#### [WORK TO BE COMPLETED]
In the hammock passage below, rewrite the part that opens with the words "Holy shit. It’s" and closes with "because of fear.", putting "commitment" wherever "marriage" appears.

*** Opening DOCUMENT PASSAGE ***

I go with the hammock, and lay there looking up at the stars. Hoodie? Check. Bottle of water? Check. Aaaand awayyy we gooo! Right? I don’t know, I don’t feel shit. I look over and my buddy is off in the distance tripping absolute-fucking-balls, moaning about God-knows-what, having the time of his life. I look at the Shaman. He nods and smiles, like everything is working just like it’s supposed to. Yeah right, asshole. What a fucking scam this is. I can’t believe I paid for this shit. Ass ass ass ass ass ass ass ass. Japanese. Balled-up clouds! Whatever. Nothing is going to happen and I’m feeling super bummed and there is more love and beauty in this world than we could ever imagine. I was at Home Depot once. I must have been, like, I don’t know, nine or ten, and I found this wad of cash. It was over three-hundred dollars worth of twenties. Obviously that’s not a lot of money, but at age nine? Ten even? I mean, Christ, I was rich! Never mind that I walked that cash right to customer service and turned it in. But at the time, that was more money than I could have ever imagined to be in a single place. It seriously felt like if someone had told you that they found a bajillion gazillion dollars. Fucking stupid amount of money. Anyways, isn’t that how it must be with love and beauty, too? Seriously, don’t you think so? You know, like, there’s so much love and beauty in this world that we’re all bound to find an abundance of it sooner or later. And not just an abundance, but an amount so much greater than we thought we ever deserved.

Holy shit. It’s kicking in. But seriously! Turning that money in felt great. I think that was the last time my mom was proud of me. I wonder if I’m a good son. There is so much shit that I have messed up and ruined, so many mistakes and burned bridges. What is wrong with me? I need to get my shit together. I miss my dad. I wonder if I’ll ever be a dad. I’m so scared of marriage, of all of that. It freaks me out. Will I be a good husband? I start to wonder if I’ve ever screwed anything up in my life because of fear.

*** Closing DOCUMENT PASSAGE ***
*** Opening PROVIDED MATERIAL ***

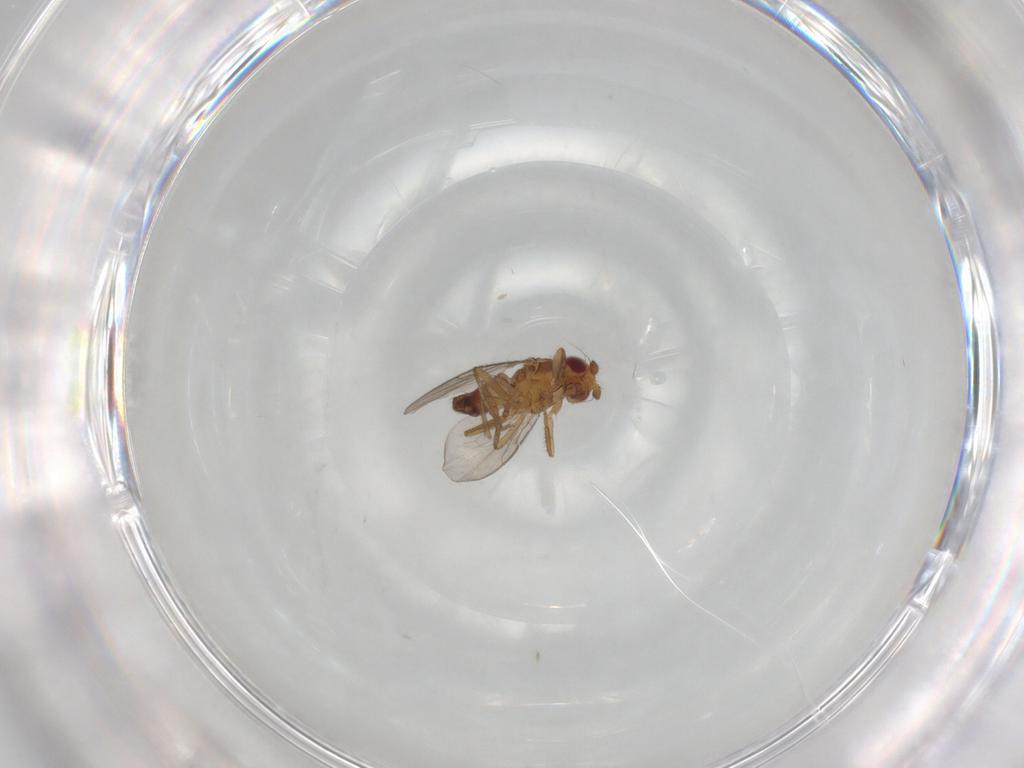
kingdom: Animalia
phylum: Arthropoda
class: Insecta
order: Diptera
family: Sphaeroceridae
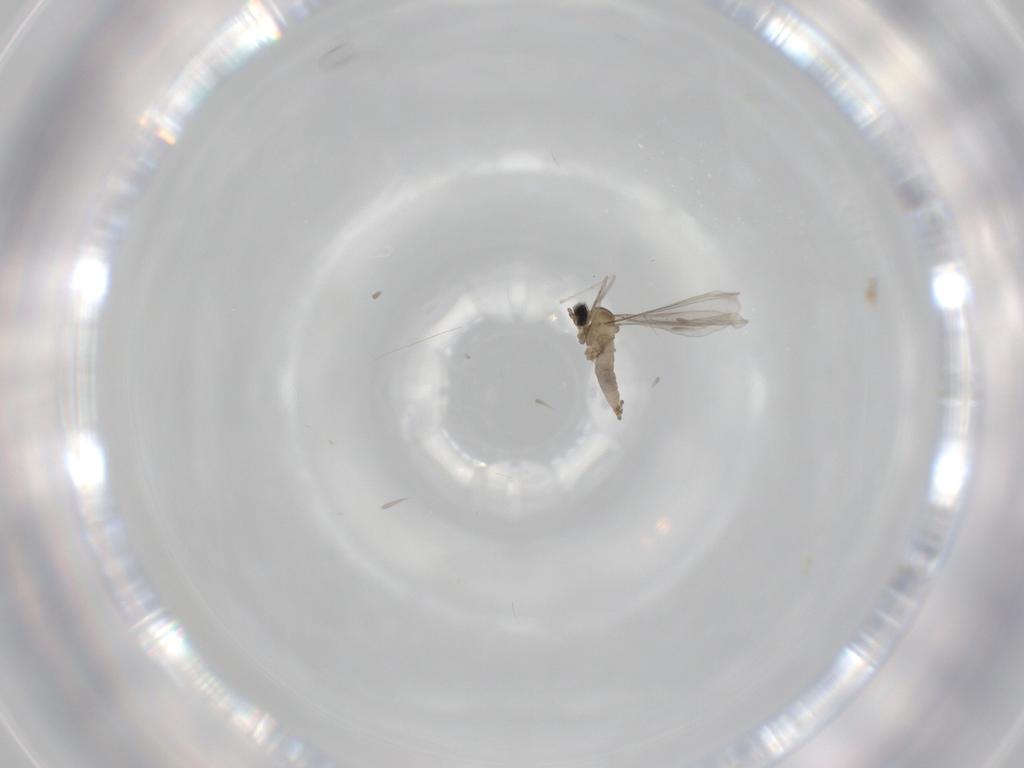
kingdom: Animalia
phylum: Arthropoda
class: Insecta
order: Diptera
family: Cecidomyiidae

*** Closing PROVIDED MATERIAL ***

#### [TASK RESPONSE]
Holy shit. It’s kicking in. But seriously! Turning that money in felt great. I think that was the last time my mom was proud of me. I wonder if I’m a good son. There is so much shit that I have messed up and ruined, so many mistakes and burned bridges. What is wrong with me? I need to get my shit together. I miss my dad. I wonder if I’ll ever be a dad. I’m so scared of commitment, of all of that. It freaks me out. Will I be a good husband? I start to wonder if I’ve ever screwed anything up in my life because of fear.